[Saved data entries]
* * * *
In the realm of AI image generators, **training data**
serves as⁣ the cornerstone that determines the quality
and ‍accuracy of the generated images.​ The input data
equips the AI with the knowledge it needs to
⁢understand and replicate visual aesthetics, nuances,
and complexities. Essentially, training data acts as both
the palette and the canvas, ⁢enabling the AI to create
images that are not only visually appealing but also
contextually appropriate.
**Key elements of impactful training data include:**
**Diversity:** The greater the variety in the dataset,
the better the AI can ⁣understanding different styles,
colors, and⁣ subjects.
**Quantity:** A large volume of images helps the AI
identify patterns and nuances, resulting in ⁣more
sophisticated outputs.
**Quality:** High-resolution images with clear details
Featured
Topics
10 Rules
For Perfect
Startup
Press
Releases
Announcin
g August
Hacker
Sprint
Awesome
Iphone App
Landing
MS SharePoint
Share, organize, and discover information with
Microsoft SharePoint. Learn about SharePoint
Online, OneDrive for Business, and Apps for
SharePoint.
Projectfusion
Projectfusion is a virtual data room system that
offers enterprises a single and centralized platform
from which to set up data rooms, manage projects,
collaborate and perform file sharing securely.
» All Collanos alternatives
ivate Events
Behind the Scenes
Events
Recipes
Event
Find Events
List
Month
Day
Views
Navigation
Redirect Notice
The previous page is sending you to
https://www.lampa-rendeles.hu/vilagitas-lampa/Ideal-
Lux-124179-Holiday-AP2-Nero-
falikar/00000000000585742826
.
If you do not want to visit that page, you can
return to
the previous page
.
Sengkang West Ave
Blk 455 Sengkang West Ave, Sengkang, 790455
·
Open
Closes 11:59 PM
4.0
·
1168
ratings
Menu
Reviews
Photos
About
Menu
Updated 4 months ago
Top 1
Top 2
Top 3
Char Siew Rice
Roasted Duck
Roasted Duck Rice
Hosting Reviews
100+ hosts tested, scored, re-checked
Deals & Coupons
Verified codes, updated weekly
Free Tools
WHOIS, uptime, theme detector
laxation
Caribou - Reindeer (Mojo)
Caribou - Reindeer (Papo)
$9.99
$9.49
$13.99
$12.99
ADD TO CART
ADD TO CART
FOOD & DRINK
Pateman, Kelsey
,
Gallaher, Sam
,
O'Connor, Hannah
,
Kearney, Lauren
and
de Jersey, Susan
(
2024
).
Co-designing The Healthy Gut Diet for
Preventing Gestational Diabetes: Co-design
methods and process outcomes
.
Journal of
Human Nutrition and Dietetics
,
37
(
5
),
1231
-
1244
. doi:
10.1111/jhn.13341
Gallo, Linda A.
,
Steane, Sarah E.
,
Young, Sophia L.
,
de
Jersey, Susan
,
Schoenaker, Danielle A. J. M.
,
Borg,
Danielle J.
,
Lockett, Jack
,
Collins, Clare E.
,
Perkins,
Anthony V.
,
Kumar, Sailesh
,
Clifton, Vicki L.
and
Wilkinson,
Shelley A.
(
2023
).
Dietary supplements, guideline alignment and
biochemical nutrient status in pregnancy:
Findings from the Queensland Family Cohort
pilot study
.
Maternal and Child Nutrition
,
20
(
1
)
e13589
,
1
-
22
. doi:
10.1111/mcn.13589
* * * *
*REQUIREMENT*. Your answer must be the line holding "WHOIS, uptime, theme detector" and every later line of the entries above, written out exactly, and nothing else.

*OUTPUT OF THE TASK*.
WHOIS, uptime, theme detector
laxation
Caribou - Reindeer (Mojo)
Caribou - Reindeer (Papo)
$9.99
$9.49
$13.99
$12.99
ADD TO CART
ADD TO CART
FOOD & DRINK
Pateman, Kelsey
,
Gallaher, Sam
,
O'Connor, Hannah
,
Kearney, Lauren
and
de Jersey, Susan
(
2024
).
Co-designing The Healthy Gut Diet for
Preventing Gestational Diabetes: Co-design
methods and process outcomes
.
Journal of
Human Nutrition and Dietetics
,
37
(
5
),
1231
-
1244
. doi:
10.1111/jhn.13341
Gallo, Linda A.
,
Steane, Sarah E.
,
Young, Sophia L.
,
de
Jersey, Susan
,
Schoenaker, Danielle A. J. M.
,
Borg,
Danielle J.
,
Lockett, Jack
,
Collins, Clare E.
,
Perkins,
Anthony V.
,
Kumar, Sailesh
,
Clifton, Vicki L.
and
Wilkinson,
Shelley A.
(
2023
).
Dietary supplements, guideline alignment and
biochemical nutrient status in pregnancy:
Findings from the Queensland Family Cohort
pilot study
.
Maternal and Child Nutrition
,
20
(
1
)
e13589
,
1
-
22
. doi:
10.1111/mcn.13589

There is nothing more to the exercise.